(Required work) Which lines in the records contain the string "Kota"? Gather every such line, matching case exactly.
══════════════════════════════
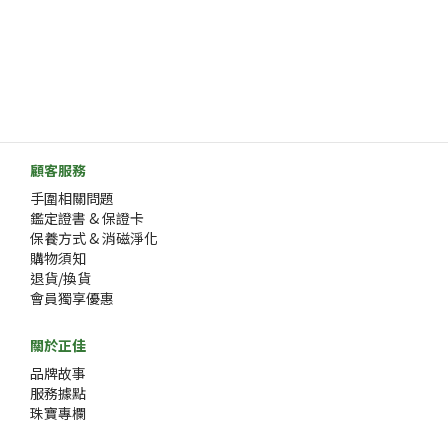
顧客服務
手圍相關問題
鑑定證書 & 保證卡
保養方式 & 消磁淨化
購物須知
退貨/換貨
會員獨享優惠
關於正佳
品牌故事
服務據點
珠寶專欄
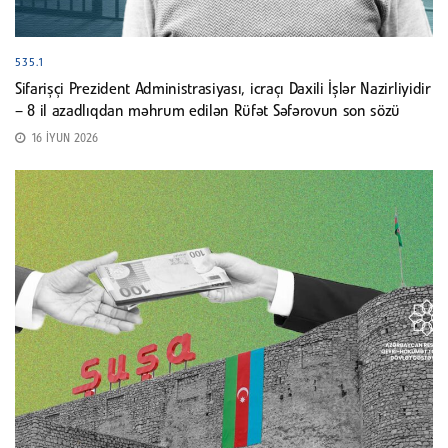
535.1
Sifarişçi Prezident Administrasiyası, icraçı Daxili İşlər Nazirliyidir
– 8 il azadlıqdan məhrum edilən Rüfət Səfərovun son sözü
16 İYUN 2026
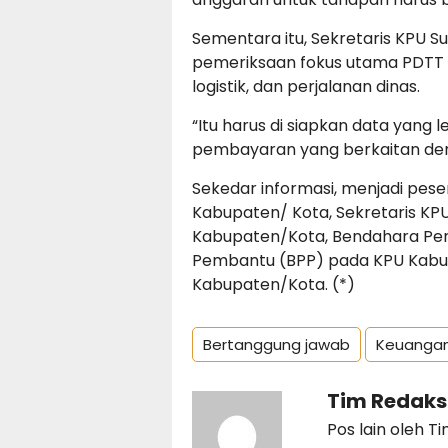
Sementara itu, Sekretaris KPU S
pemeriksaan fokus utama PDTT y
logistik, dan perjalanan dinas.
“Itu harus di siapkan data yang 
pembayaran yang berkaitan de
Sekedar informasi, menjadi pese
Kabupaten/ Kota, Sekretaris KP
Kabupaten/Kota, Bendahara Pe
Pembantu (BPP) pada KPU Kabu
Kabupaten/Kota. (*)
Bertanggung jawab
Keuanga
Tim Redaks
Pos lain oleh T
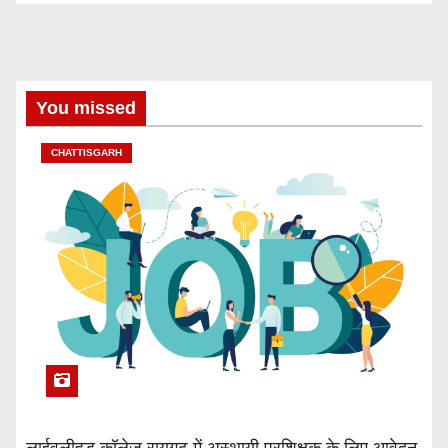
You missed
CHATTISGARH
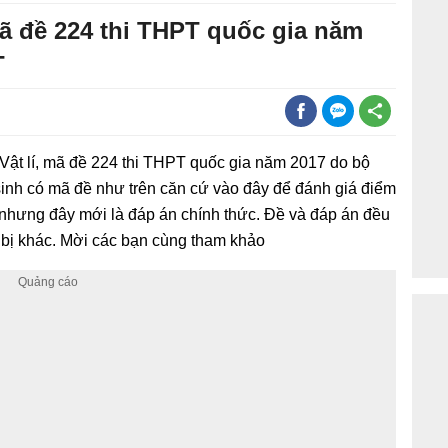
mã đề 224 thi THPT quốc gia năm
T
Vật lí, mã đề 224 thi THPT quốc gia năm 2017 do bộ
 sinh có mã đề như trên căn cứ vào đây để đánh giá điểm
 nhưng đây mới là đáp án chính thức. Đề và đáp án đều
ết bị khác. Mời các bạn cùng tham khảo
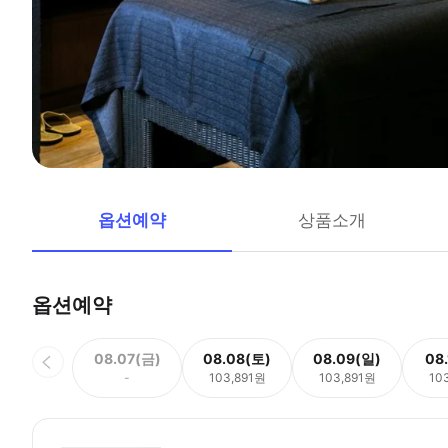
옵션예약
상품소개
옵션예약
08.07(금)
08.08(토)
08.09(일)
08
-
103,891원
103,891원
10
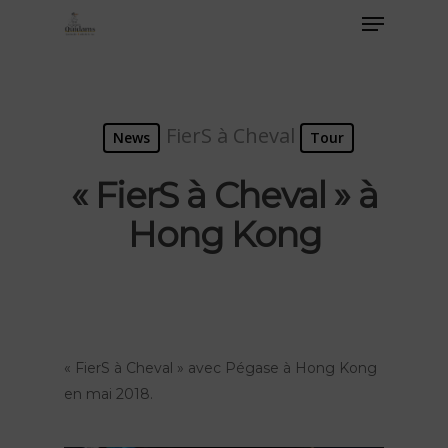
FierS à Cheval
News
Tour
« FierS à Cheval » à
Hong Kong
« FierS à Cheval » avec Pégase à Hong Kong
en mai 2018.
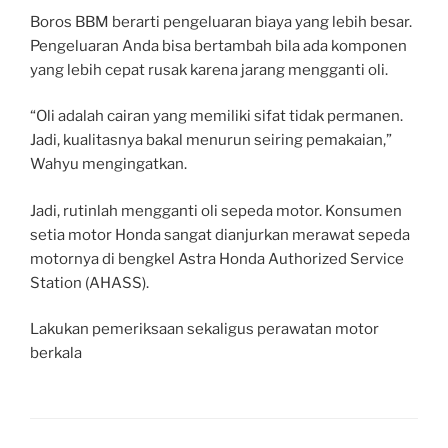
Boros BBM berarti pengeluaran biaya yang lebih besar.
Pengeluaran Anda bisa bertambah bila ada komponen
yang lebih cepat rusak karena jarang mengganti oli.
“Oli adalah cairan yang memiliki sifat tidak permanen.
Jadi, kualitasnya bakal menurun seiring pemakaian,”
Wahyu mengingatkan.
Jadi, rutinlah mengganti oli sepeda motor. Konsumen
setia motor Honda sangat dianjurkan merawat sepeda
motornya di bengkel Astra Honda Authorized Service
Station (AHASS).
Lakukan pemeriksaan sekaligus perawatan motor
berkala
══════════════════════════════
(Task output)
Kabupaten/ Kota, Sekretaris KP
Kabupaten/Kota, Bendahara Pe
Kabupaten/Kota. (*)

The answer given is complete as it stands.